The Texans will be able to get something out of Daniels’ replacement, Joel Dreessen. And they can do more with receivers beyond Andre Johnson. I’ve touted No. 2 wideout Kevin Walter, who’s had a semi-quiet year and can produce more than roughly the 3.5 catches a game he’s averaging now.
Other players they can try to look to more: receivers David Anderson, Andre Davis and Jacoby Jones and Casey once he’s healthy, hopefully after the bye week for a Nov. 23 "Monday Night Football" game against the Titans.
“The production of catching the football and those types of things have got to continue to come from some place,” Kubiak said. “Does it come from Joel? Does it get spread out amongst the receivers? We’ll see. But it’s another adjustment period for us as an offensive coaching staff.”
Dreessen played 52 plays of offense and about 80 total in the win in Buffalo, Kubiak said. He will continue to work as the long snapper, but likely have his other special teams obligations scaled back.
Because Daniels is so good, the Texans haven’t had to rely on Dreessen in the passing game, but it doesn’t mean they’ve not looked to him.
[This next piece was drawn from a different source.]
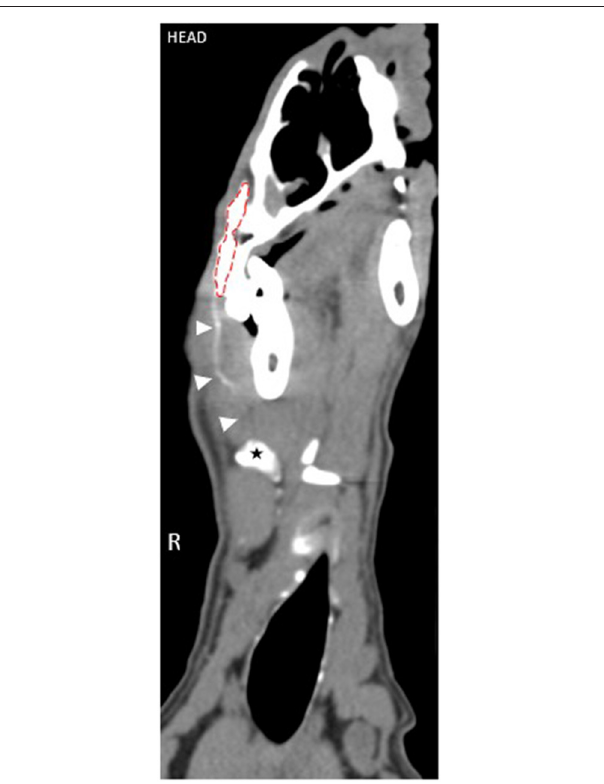
node at 7 days p.i. in all dogs. By 10 days p.i. 5/6 dogs had FIGURE 2 | Cross-sectional CTL reformatted image in an obliqued dorsal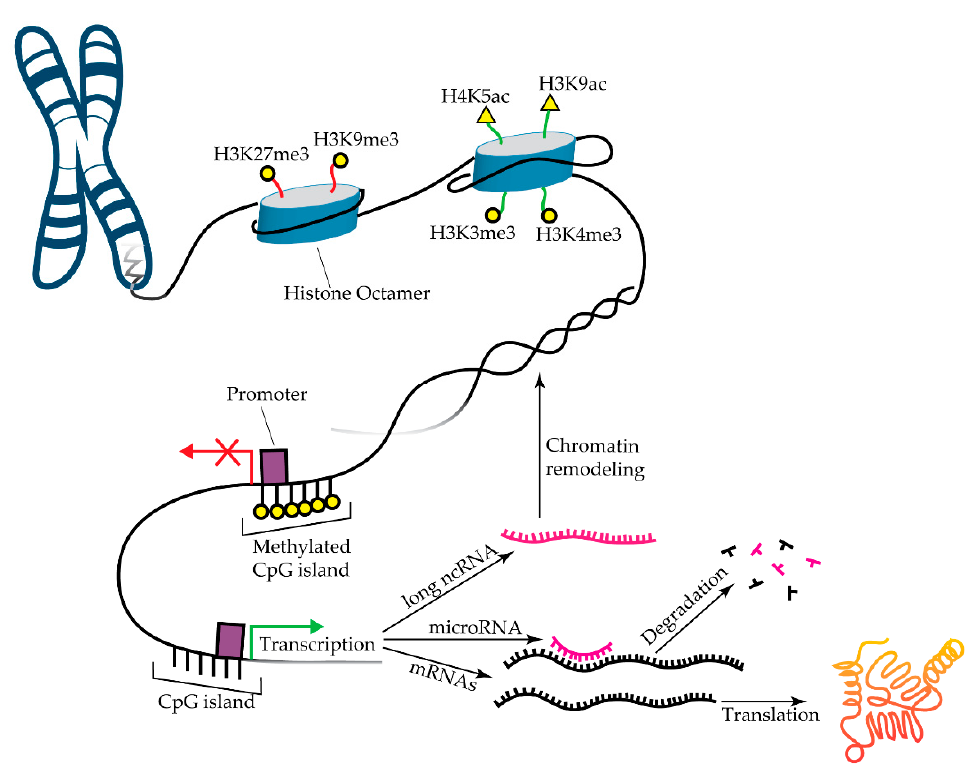
Figure 2. Mechanisms of Epigenetic Modification. Representative histone marks are depicted, but there are several other sites of histone methylation and acetylation. By altering chromatin structure, H3K27me3 and H3K9me3 inhibit transcription, while H4K5ac, H3K9ac, H3K3me3, and H3K4me3 promote transcription. Figure inspired by [67,68]. Reproduced with permission from D’Addario, et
In their Week 2 win at Tennessee, Matt Schaub threw to Dreessen to convert a key fourth-and-2 on a drive that tied the game in the fourth quarter.
“He’ does a little bit of everything,” Kubiak said. “He’s a guy who can play a lot of football with limited [practice] reps. ... He’s just very flexible. He can do a little of both as a tight end on the line of scrimmage, as a receiver. Big opportunity for him in his career, we’ve got to use him the right way and he’s got to step up.”
Kubiak said with replacement guards filling in and Kasey Studdard and Chris White gradually improving after season-ending injuries to Chester Pitts and Mike Brisiel and Ryan Moats’ stellar performance against the Bills after Steve Slaton was benched, the Texans are looking for the next round of players to rise to the opportunity.
Another rookie tight end, Anthony Hill, was brought in largely because of his abilities as a blocker. The team will likely look at tight ends and long snappers this week as they consider how to fill Daniels’ roster spot.
As for the running back situation, Kubiak was non-committal. He said only Slaton can fix the fumble problems that led to his benching.
They will consider both and Chris Brown as they prepare for Indy. Kubiak said that Moats is roughly the same as Slaton in pass protection, but while he has good hands less equipped to line up wide and run routes as Slaton can.
The Texans could play backs by down, meaning work on first and second down for Moats and maybe some chances for Slaton on third down when his versatility is more appealing.
They shouldn’t be quick to move away from Moats after such a great fill-in performance. A lost Slaton fumble won’t likely be something they can survive at Lucas Oil Stadium.
One note on Moats, who scored three TDs in the fourth quarter in Buffalo, from the Elias Sports Bureau: In the last seven seasons (2003-09) the only other NFL player to score three touchdowns in the fourth quarter of one game was Michael Turner for the Falcons -- last year against Carolina.